When Atzmon writes that ‘It is more than likely that ‘Jews’ do not have a centre or headquarters’ that they aren’t aware of their particular role within the entire system, the way an organ is not aware of its role within the complexity of the organism.’ who can doubt that Atzmon’s ‘organismus’ is the old world Jewish conspiracy?

As Gabriel Ash explains ‘Substituting "Jewish ideology’ for ‘the Jewish spirit and Jewish consciousness’ is the only thing that makes Atzmon's take on Jewishness ‘ground breaking.’ Everything else is derivative.

One explanation for Atzmon’s politics lies with his leftist hating, Irgun loving grandfather. Atzmon has married the hostility of his revisionist Zionist background to the left with the anti-Semitic contempt that Zionism reserves for Jews outside Israel (‘Negation of the Diaspora’):

When Atzmon proclaims that ‘Zionism is not a colonial movement with an interest in Palestine, ‘ To be a Zionist means to accept that, more than anything else, one is primarily a Jew.’ [21] he is advocating that supporters of the Palestinians should abandon any anti-Zionist analysis. The real target should be those who control Israel ‘ the world Jewish communities. Atzmon argues that there is no such thing as Zionism inside Israel, it’s a Diaspora Jewish obsession. What is needed is not BDS (which Atzmon has never supported) but a campaign against your local Jewish community! Instead of picketing Ahava or disrupting the Jerusalem Quartet, we should demonstrate outside a Jewish kindergarten.

Perhaps the only concession to the truth in the entire book is when Atzmon declares that ‘At a certain stage, around 2005, I thought to myself that I might be King of The Jews.’ [54] One suspects that Atzmon is just another in a long line of false Messiahs.

Atzmon justifies his anti-Semitism by noting that ‘Early Zionist ideologists were pretty outspoken when it came to the ‘Diaspora’ Jewry.’ [58] He cites Hashomer Hatzair’s description of Jews as ‘a caricature of a normal, natural human being, both physically and spiritually’ and Ber Borochov, founder of ‘Marxist’ Zionism: ‘The enterprising spirit of the Jew is irrepressible. He refuses to remain a proletarian.’
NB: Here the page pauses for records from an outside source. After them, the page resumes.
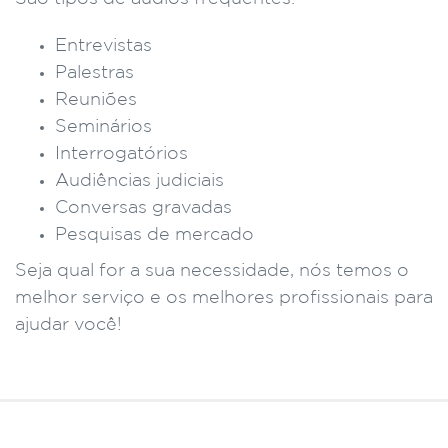
Entrevistas
Palestras
Reuniões
Seminários
Interrogatórios
Audiências judiciais
Conversas gravadas
Pesquisas de mercado
Seja qual for a sua necessidade, nós temos o
melhor serviço e os melhores profissionais para
ajudar você!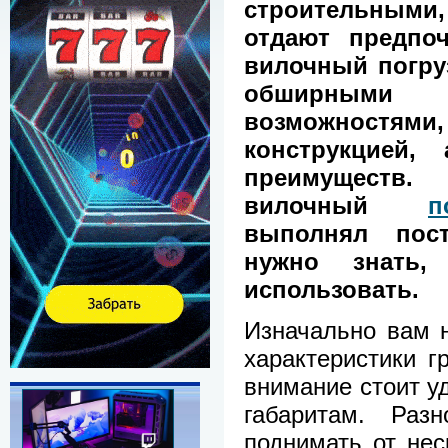
строительными
отдают предпоч
вилочный погруз
обширными
возможностями
конструкцией,
преимуществ
вилочный
п
выполнял пост
нужно знать,
использовать.
Изначально вам 
характеристики г
внимание стоит уд
габаритам. Раз
поднимать от нес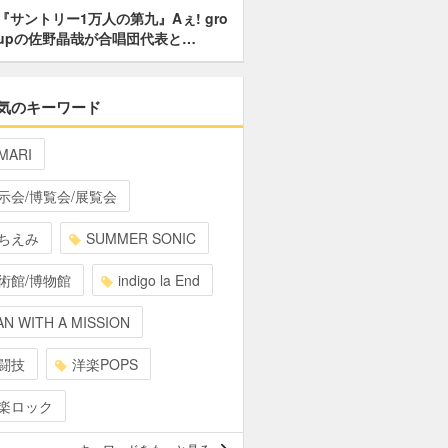
『サントリー1万人の第九』Aぇ! gro
upの佐野晶哉が合唱団代表と…
気のキーワード
MARI
示会/博覧会/展覧会
ちえみ
SUMMER SONIC
術館/博物館
indigo la End
N WITH A MISSION
闘技
洋楽POPS
楽ロック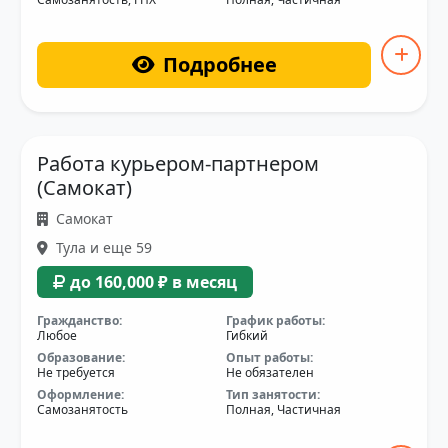
Подробнее
Работа курьером-партнером
(Самокат)
Самокат
Тула и еще 59
до 160,000 ₽ в месяц
Гражданство:
График работы:
Любое
Гибкий
Образование:
Опыт работы:
Не требуется
Не обязателен
Оформление:
Тип занятости:
Самозанятость
Полная, Частичная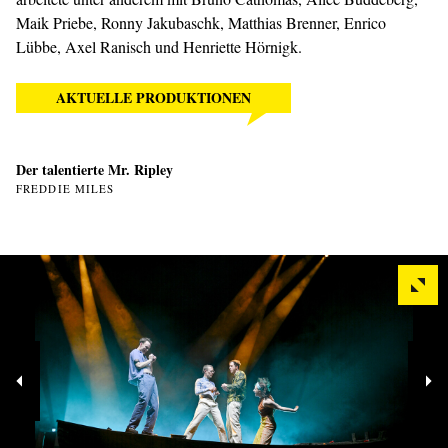
Maik Priebe, Ronny Jakubaschk, Matthias Brenner, Enrico
Lübbe, Axel Ranisch und Henriette Hörnigk.
AKTUELLE PRODUKTIONEN
Der talentierte Mr. Ripley
FREDDIE MILES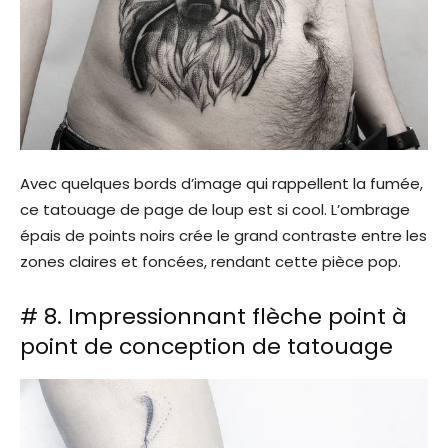
Avec quelques bords d’image qui rappellent la fumée,
ce tatouage de page de loup est si cool. L’ombrage
épais de points noirs crée le grand contraste entre les
zones claires et foncées, rendant cette pièce pop.
# 8. Impressionnant flèche point à
point de conception de tatouage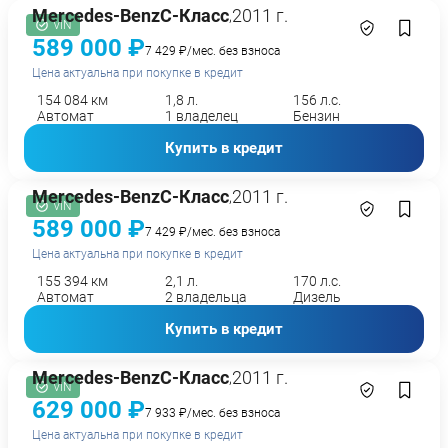
Mercedes-Benz
C-Класс
2011 г.
,
VIN
589 000 ₽
7 429 ₽/мес. без взноса
Цена актуальна при покупке в кредит
154 084 км
1,8 л.
156 л.с.
Автомат
1 владелец
Бензин
Купить в кредит
Mercedes-Benz
C-Класс
2011 г.
,
VIN
589 000 ₽
7 429 ₽/мес. без взноса
Цена актуальна при покупке в кредит
155 394 км
2,1 л.
170 л.с.
Автомат
2 владельца
Дизель
Купить в кредит
Mercedes-Benz
C-Класс
2011 г.
,
VIN
629 000 ₽
7 933 ₽/мес. без взноса
Цена актуальна при покупке в кредит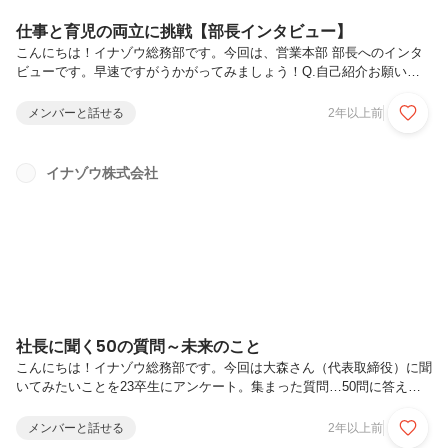
仕事と育児の両立に挑戦【部長インタビュー】
こんにちは！イナゾウ総務部です。今回は、営業本部 部長へのインタ
ビューです。早速ですがうかがってみましょう！Q.自己紹介お願いし
ます。営業本部 部長當間（とうま）です。東京電機大学卒業です。
元々、高校・大学とシステムエンジニア志望だった経緯もあり、最初は
メンバーと話せる
2年以上前
電子部品商社で営業として社会人をスタート。その後システム開発会社
の営業としてIT業界に携わることになりました。現在は自身の営業活動
だけでなく営業本部メンバーの活動進捗や売上の管理、採用面接や社内
イナゾウ株式会社
の運営などに関わっています。↓ 営業本部メンバーはこちら！Q.営業
の仕事って？システム開発を受注するための営業がメインです。お付き
合いのある会社同...
社長に聞く50の質問～未来のこと
こんにちは！イナゾウ総務部です。今回は大森さん（代表取締役）に聞
いてみたいことを23卒生にアンケート。集まった質問…50問に答えて
いただきました！今回は「未来のこと」についてです。これまでの質問
はこちら ↓会社のこと ／ 仕事のこと ／ プライベート ／ 人生いろいろ
メンバーと話せる
2年以上前
■■■ プロフィール ■■■イナゾウ株式会社代表取締役 大森 謙治独学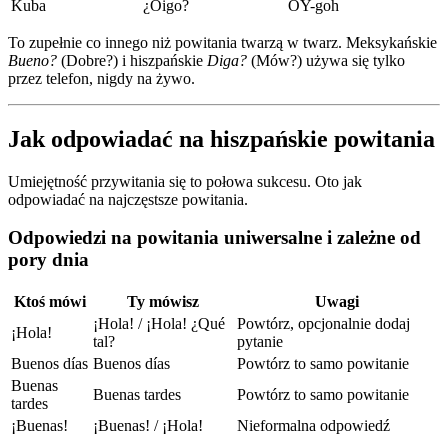
Kuba
¿Oigo?
OY-goh
To zupełnie co innego niż powitania twarzą w twarz. Meksykańskie
Bueno?
(Dobre?) i hiszpańskie
Diga?
(Mów?) używa się tylko
przez telefon, nigdy na żywo.
Jak odpowiadać na hiszpańskie powitania
Umiejętność przywitania się to połowa sukcesu. Oto jak
odpowiadać na najczęstsze powitania.
Odpowiedzi na powitania uniwersalne i zależne od
pory dnia
Ktoś mówi
Ty mówisz
Uwagi
¡Hola! / ¡Hola! ¿Qué
Powtórz, opcjonalnie dodaj
¡Hola!
tal?
pytanie
Buenos días
Buenos días
Powtórz to samo powitanie
Buenas
Buenas tardes
Powtórz to samo powitanie
tardes
¡Buenas!
¡Buenas! / ¡Hola!
Nieformalna odpowiedź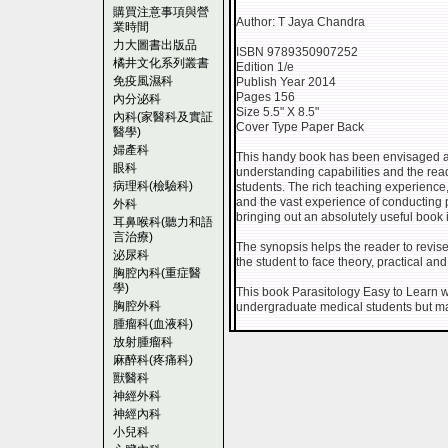
購買注意事項與營
Author: T Jaya Chandra
業時間
力大圖書出版品
ISBN 9789350907252
橘井文化系列叢書
Edition 1/e
免疫風濕科
Publish Year 2014
Pages 156
內分泌科
Size 5.5" X 8.5"
內科(家醫科及實証
Cover Type Paper Back
醫學)
婦產科
This handy book has been envisaged a
眼科
understanding capabilities and the re
病理科(檢驗科)
students. The rich teaching experience
and the vast experience of conducting 
外科
bringing out an absolutely useful book
耳鼻喉科(聽力和語
言治療)
The synopsis helps the reader to revise
泌尿科
the student to face theory, practical an
胸腔內科(重症醫
學)
This book Parasitology Easy to Learn w
胸腔外科
undergraduate medical students but may
腫瘤科(血液科)
放射腫瘤科
麻醉科(疼痛科)
獸醫科
神經外科
神經內科
小兒科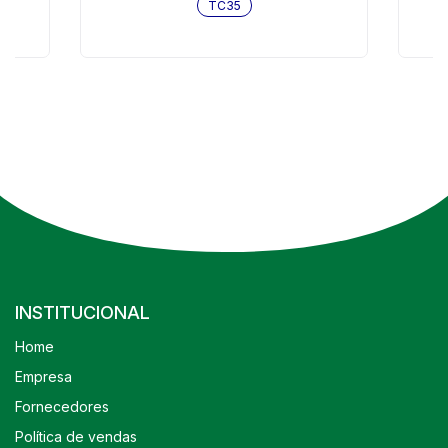
TC35
INSTITUCIONAL
Home
Empresa
Fornecedores
Política de vendas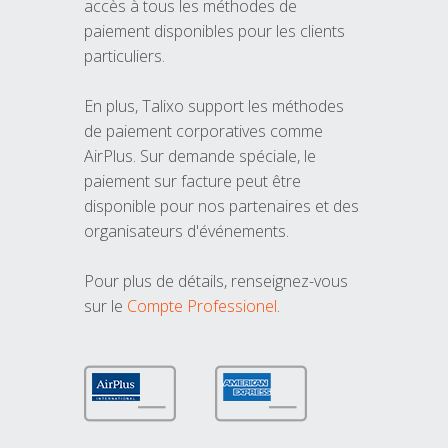
accès à tous les méthodes de
paiement disponibles pour les clients
particuliers.
En plus, Talixo support les méthodes
de paiement corporatives comme
AirPlus. Sur demande spéciale, le
paiement sur facture peut être
disponible pour nos partenaires et des
organisateurs d'événements.
Pour plus de détails, renseignez-vous
sur le
Compte Professionel
.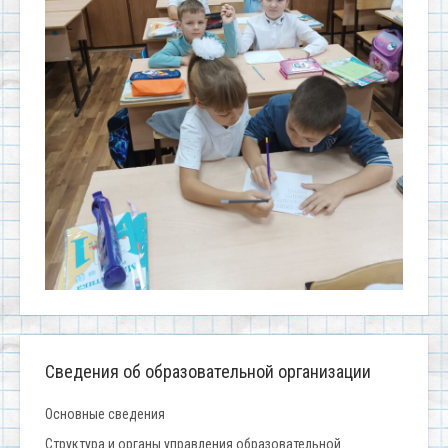
Сведения об образовательной организации
Основные сведения
Структура и органы управления образовательной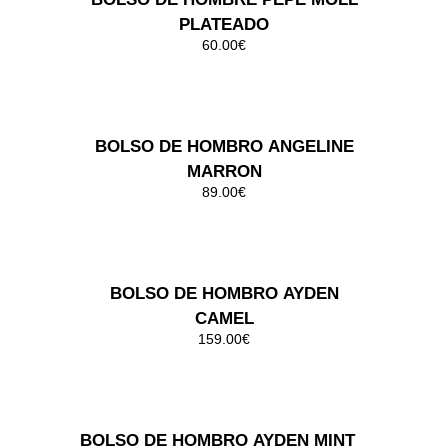
BOLSO DE HOMBRO BIBA CARTER
MARRON
99.00€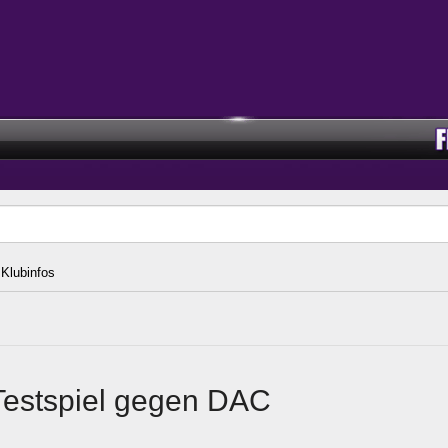
Klubinfos
Testspiel gegen DAC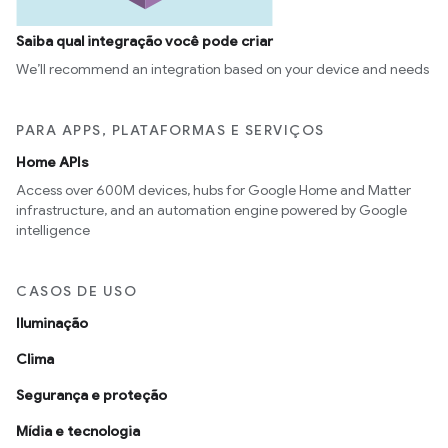
Saiba qual integração você pode criar
We’ll recommend an integration based on your device and needs
PARA APPS, PLATAFORMAS E SERVIÇOS
Home APIs
Access over 600M devices, hubs for Google Home and Matter
infrastructure, and an automation engine powered by Google
intelligence
CASOS DE USO
Iluminação
Clima
Segurança e proteção
Mídia e tecnologia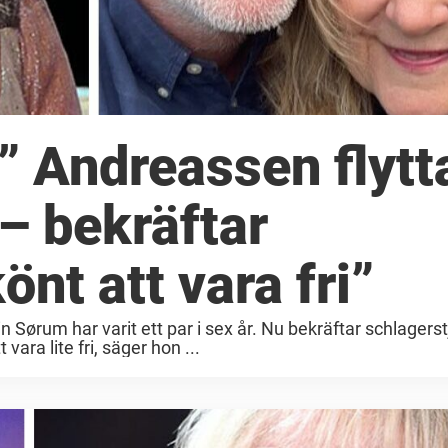
” Andreassen flytt
– bekräftar
nt att vara fri”
Sørum har varit ett par i sex år. Nu bekräftar schlagerst
vara lite fri, säger hon ...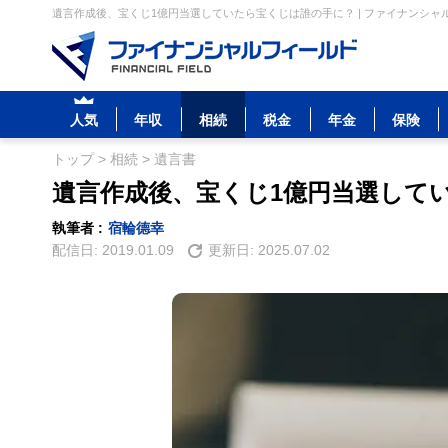
遺言作成後、宝くじ1億円当選していたら宝くじは誰の手に？ | ファイナンシャ
人気
年収
相続
税金
年金
保険
トップ
>
相続
>
遺言書
遺言作成後、宝くじ1億円当選して
執筆者 :
宿輪德幸
配信日:
2019.01.09
更新日:
2025.07.02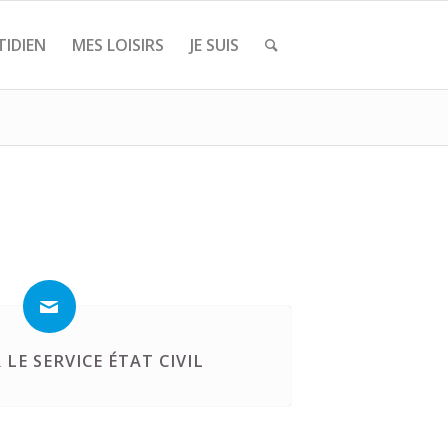
IDIEN
MES LOISIRS
JE SUIS
LE SERVICE ÉTAT CIVIL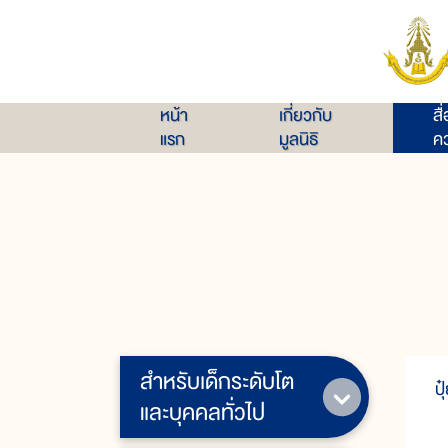
หน้า
เกี่ยวกับ
สื
แรก
มูลนิธิ
คว
สำหรับเด็กระดับโต
ปุ
และบุคคลทั่วไป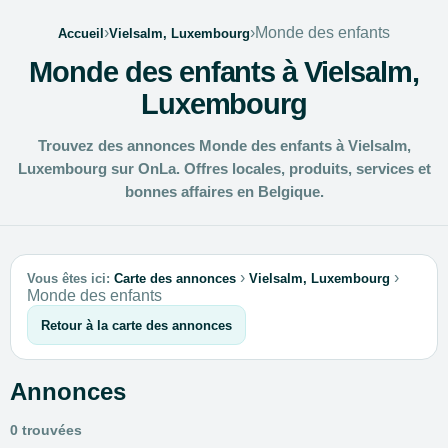
›
›
Monde des enfants
Accueil
Vielsalm, Luxembourg
Monde des enfants à Vielsalm,
Luxembourg
Trouvez des annonces Monde des enfants à Vielsalm,
Luxembourg sur OnLa. Offres locales, produits, services et
bonnes affaires en Belgique.
›
›
Vous êtes ici:
Carte des annonces
Vielsalm, Luxembourg
Monde des enfants
Retour à la carte des annonces
Annonces
0 trouvées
Atzmon believes that ‘Emancipated Jews are identified by negation - they are defined by the many things they are not.’ This is a familiar Zionist theme. But it is untrue. Jewish anti-Zionists are not merely defined by that which they oppose but also by a long tradition of Jewish opposition to racism and fascism.

Atzmon’s hero is Otto Weininger, about whom Hitler apparently remarked that he was the only good Jew, which is why he went and killed himself. A racist and misogynist, Weininger ‘helped me grasp who I am, or rather who I may be’.[90] There is a lot of truth in this! There is a turgid passage about what percentage there is of the masculine and feminine in an individual. The analogy is with the percentage of Jewishness in someone. His conclusions? ‘With contempt, I am actually elaborating on the Jew in me.’ [94]

The chapter ‘Truth, History & Integrity’ is named after an essay of the same name. But he omits 3 paragraphs including the statement that ‘if the Nazis ran a death factory in Auschwitz-Birkenau, why would the Jewish prisoners join them at the end of the war’ Why didn’t the Jews wait for their Red liberators’? Likewise in ‘Esther to Aipac’ he omits the sentence that ‘no one goes as far as revisionism, not a single Holocaust religion scholar dares engage in a dialogue with the so-called ‘deniers’ to discuss their vision of the events or any other revisionist scholarship.? But Atzmon still can’t resist a nod in the direction of holocaust denial. He writes that:

‘65 years after the liberation of Auschwitz, we must be entitled to start asking questions. We should ask for historical evidence and arguments rather than follow a religious narrative that is sustained by political pressure and laws.’

Those who doubt that Atzmon is anti-Semitic should ponder his statement that ‘If there are some remote patches of humanism in Jewish culture, these are certainly far from being universal.’ [113] Likewise his statement that ‘Jewish ideology and political discourse openly opposes revision and revisionism.’ [180] But there is no such thing as ‘Jewish ideology’. Jews support many different ideologies. It is often remarked that there are more Jews in Parliament than their percentage of the total population would merit, but at the time of the Gaza invasion, it was a Jewish MP Gerald Kaufman who made by far the most effective speech comparing his grandmother, who the Nazis murdered in her bed, with Palestinian grandmothers in Gaza.

It would appear that Atzmon started out young. At high school he ‘wondered out loud how the teacher could know that these accusations of Jews making Matza out of young Goyim’s blood were indeed empty or groundless.’ [185] Like his friend Israel Shamir, he is attracted to medieval anti-Semitism. On Jewish identity Atzmon has nothing to say.